Abe Paves the Way For Stimulus Deceleration and Potentially Stronger Yen

Shinzo Abe

Image © Jay Allen, Photo: Crown Copyright

- Abe suggests quantitative easing programme to be dismantled.

- Could mean more monetary policy changes are on the horizon.

- Yen rises marginally on news but could have further to go.

The fad for politicians to comment on monetary policy continued on Friday after Japan's prime minister Shinzo Abe weighed in, saying the Bank of Japan's (BoJ) ultra loose stance didn't have to "continue forever".

We have seen how sensitive the market can be to this sort of rhetoric after the Dollar's slide following Trump's remarks about the Fed and the same with the Turkish Lira from comments made by president Erdogan.

In the case of Abe it was no different and the market took his utterances more seriously than they probably are.

The Yen got a boost off the back of the comments, with USD/JPY coming off its 112 highs and back into its comfort zone in the mid 111.80s.


In the case of Japan, the relationship between politics and monetary policy appears to be more interrelated.

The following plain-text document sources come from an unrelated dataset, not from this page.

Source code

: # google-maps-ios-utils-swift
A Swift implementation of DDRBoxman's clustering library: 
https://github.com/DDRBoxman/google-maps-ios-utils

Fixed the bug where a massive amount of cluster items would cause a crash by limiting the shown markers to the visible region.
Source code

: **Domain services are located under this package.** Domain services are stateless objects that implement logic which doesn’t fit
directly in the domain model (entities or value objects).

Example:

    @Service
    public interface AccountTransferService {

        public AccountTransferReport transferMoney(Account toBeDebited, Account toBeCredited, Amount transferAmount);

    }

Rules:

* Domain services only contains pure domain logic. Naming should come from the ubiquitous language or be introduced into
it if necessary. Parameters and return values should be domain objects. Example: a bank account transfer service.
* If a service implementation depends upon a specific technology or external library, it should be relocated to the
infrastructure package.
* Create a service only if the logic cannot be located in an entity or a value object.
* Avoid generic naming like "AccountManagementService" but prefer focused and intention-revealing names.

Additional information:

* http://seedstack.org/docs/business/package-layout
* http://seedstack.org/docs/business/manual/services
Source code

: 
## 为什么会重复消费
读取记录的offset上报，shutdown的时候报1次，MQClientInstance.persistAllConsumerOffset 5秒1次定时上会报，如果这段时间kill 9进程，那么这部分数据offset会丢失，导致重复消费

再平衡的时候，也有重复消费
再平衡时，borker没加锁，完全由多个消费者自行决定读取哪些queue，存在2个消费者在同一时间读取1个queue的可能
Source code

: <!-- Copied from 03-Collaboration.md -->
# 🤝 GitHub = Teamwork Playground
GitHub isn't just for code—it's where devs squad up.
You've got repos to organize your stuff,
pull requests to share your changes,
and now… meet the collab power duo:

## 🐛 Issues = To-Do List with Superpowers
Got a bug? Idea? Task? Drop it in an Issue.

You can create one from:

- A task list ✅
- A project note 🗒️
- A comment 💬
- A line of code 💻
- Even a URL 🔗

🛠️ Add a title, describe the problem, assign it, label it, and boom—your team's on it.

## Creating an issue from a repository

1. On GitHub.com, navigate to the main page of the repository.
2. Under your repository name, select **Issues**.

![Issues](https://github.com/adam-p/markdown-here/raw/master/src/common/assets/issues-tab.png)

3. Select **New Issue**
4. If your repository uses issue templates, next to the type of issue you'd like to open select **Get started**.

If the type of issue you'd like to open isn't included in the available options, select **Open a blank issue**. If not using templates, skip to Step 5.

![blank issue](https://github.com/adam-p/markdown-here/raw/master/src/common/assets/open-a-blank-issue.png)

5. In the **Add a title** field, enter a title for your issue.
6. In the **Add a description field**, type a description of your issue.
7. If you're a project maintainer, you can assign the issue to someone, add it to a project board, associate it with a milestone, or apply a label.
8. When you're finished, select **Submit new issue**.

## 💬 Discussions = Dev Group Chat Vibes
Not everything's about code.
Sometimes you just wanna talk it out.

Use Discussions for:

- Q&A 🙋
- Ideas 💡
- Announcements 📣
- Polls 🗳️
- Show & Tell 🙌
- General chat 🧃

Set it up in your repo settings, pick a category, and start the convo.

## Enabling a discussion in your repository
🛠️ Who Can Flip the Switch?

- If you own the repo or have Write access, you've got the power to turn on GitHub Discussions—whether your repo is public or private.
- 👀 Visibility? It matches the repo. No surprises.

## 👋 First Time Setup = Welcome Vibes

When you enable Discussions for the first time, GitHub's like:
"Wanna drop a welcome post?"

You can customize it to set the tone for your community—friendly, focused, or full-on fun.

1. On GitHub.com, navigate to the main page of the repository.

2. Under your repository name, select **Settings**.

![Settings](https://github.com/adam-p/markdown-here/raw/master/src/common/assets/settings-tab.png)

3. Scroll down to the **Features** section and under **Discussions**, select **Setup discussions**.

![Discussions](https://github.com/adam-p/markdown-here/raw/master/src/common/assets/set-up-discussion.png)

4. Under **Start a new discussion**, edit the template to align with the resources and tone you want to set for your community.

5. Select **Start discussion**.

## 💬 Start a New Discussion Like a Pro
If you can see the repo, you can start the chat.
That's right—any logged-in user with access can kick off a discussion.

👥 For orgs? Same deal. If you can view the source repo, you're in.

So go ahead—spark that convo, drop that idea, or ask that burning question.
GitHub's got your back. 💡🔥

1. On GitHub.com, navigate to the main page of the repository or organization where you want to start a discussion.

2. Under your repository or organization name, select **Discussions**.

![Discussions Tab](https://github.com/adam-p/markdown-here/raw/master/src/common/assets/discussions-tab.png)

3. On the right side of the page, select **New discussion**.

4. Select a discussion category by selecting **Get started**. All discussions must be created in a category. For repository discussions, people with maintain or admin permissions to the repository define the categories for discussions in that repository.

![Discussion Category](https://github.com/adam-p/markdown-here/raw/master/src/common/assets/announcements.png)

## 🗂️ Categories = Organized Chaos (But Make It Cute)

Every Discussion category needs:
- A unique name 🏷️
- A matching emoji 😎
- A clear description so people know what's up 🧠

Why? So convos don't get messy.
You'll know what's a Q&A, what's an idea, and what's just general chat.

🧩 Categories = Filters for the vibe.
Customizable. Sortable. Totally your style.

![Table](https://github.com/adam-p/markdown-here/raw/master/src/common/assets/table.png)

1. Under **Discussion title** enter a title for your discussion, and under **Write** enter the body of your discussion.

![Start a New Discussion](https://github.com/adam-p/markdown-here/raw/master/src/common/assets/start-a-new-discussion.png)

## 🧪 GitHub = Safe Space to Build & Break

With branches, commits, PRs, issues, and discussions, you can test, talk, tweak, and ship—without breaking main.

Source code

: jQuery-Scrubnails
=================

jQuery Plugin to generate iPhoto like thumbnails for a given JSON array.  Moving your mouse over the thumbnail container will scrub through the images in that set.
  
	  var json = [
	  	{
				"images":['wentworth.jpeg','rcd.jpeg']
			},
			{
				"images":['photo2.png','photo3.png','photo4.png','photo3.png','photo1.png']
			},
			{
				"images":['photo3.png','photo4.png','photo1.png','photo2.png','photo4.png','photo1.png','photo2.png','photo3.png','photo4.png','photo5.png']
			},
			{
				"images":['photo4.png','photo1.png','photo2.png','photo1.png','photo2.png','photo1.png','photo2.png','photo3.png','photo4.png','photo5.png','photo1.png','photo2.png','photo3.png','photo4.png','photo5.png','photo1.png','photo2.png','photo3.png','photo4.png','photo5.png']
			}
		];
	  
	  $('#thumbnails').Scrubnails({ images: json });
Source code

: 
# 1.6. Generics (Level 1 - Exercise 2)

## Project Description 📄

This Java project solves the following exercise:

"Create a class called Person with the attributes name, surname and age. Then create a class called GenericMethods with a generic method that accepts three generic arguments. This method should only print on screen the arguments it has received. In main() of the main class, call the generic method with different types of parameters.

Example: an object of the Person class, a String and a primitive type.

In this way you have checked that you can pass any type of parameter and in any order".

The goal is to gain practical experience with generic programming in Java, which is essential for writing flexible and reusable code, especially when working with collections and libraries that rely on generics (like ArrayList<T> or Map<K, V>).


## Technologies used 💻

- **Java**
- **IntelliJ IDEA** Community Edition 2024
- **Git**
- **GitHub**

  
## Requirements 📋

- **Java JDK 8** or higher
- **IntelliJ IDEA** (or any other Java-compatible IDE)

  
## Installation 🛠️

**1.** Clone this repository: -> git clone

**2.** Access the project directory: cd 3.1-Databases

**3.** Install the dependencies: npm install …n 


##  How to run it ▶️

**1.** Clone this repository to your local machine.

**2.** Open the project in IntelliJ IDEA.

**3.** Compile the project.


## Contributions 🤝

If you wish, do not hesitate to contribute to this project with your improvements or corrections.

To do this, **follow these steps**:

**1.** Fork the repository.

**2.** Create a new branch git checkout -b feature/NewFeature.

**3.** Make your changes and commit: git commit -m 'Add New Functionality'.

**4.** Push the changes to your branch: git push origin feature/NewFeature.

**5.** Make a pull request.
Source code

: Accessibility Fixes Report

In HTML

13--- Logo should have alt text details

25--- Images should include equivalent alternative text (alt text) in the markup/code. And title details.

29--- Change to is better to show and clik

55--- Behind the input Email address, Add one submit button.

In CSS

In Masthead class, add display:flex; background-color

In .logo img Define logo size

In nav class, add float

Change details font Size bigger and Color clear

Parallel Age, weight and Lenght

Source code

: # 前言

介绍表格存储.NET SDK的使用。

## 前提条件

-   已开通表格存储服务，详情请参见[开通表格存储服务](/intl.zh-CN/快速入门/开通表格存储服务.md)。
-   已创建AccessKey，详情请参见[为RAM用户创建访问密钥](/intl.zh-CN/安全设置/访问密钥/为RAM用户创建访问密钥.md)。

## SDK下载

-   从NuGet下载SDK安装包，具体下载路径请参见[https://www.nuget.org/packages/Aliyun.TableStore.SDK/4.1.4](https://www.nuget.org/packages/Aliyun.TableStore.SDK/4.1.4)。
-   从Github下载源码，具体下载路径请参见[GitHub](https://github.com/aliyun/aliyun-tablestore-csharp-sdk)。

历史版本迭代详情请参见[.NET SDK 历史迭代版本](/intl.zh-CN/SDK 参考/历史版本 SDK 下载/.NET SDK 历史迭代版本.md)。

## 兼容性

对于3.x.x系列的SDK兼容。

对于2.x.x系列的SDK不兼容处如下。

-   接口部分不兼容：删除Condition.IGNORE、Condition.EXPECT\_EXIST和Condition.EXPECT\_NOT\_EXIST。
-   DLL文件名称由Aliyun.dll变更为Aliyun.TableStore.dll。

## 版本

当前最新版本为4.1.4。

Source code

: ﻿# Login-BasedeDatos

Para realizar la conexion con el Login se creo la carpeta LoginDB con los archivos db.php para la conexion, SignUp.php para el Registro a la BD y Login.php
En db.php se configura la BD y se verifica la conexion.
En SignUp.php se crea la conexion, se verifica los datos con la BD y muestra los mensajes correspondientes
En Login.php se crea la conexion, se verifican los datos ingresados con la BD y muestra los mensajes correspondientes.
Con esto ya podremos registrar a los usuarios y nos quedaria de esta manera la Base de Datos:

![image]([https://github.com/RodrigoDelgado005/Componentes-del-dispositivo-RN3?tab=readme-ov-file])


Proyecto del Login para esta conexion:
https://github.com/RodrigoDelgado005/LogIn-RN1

'Abenomics' included a three-prong approach to the economy, with one of the three 'arrows' being accommodative monetary policy. Abe's admission that it need not "continue forever", therefore,  indicates something of a turn-around from his previous stance.

Analysts have taken it as a sign that the wheels are turning and there are about to be some big changes at the BOJ. One possible option being discussed is that the BOJ could lower its inflation target after having spent years trying but failing to reach the current one.

"The ducks are being lined up for the BOJ to scale back on its inflation target ambitions (we've seen plenty of signs of this in past months) and therefore on its very, very easy monetary policy," says Eamonn Sheridan, a analyst for Liveforex. "This will not happen happen any time soon, but its happening in very small steps despite inflation being way below target. This will continue."

The BOJ has been quietly winding down its quantitative easing asset purchases for some time.

"There have been signs of change in BoJ’s QE operations recently, with a sharp reduction in ETF purchases in August, and a change to the JGB purchasing schedule for September," says Mallika Sachdeva, a strategist at Deutsche Bank.

Indeed, the BOJ's official rate of QE was set at 80 trillion Yen per year but it is only currently likely to purchase half that figure suggesting a de facto tapering is happening behind the scenes regardless of the official line.

The steady move to normalisation is likely to support the Yen in the medium-to-long-term all other things being the same. In fact Deutsche's Sachdeva sees the possibility of a more decisive move from the authorities as soon as the governing liberal democrat party (LDP) have had their leadership contest on September 20.

Abe is expected to win the contest since he has between 70-80% of the support of his party members, according to different sources.

Whereas before this might have been taken as a dovish sign for the BOJ, Abe's recent comments suggest the same inference cannot be made again.

For the Yen it could spur more gains in anticipation of a tighter regime on the horizon.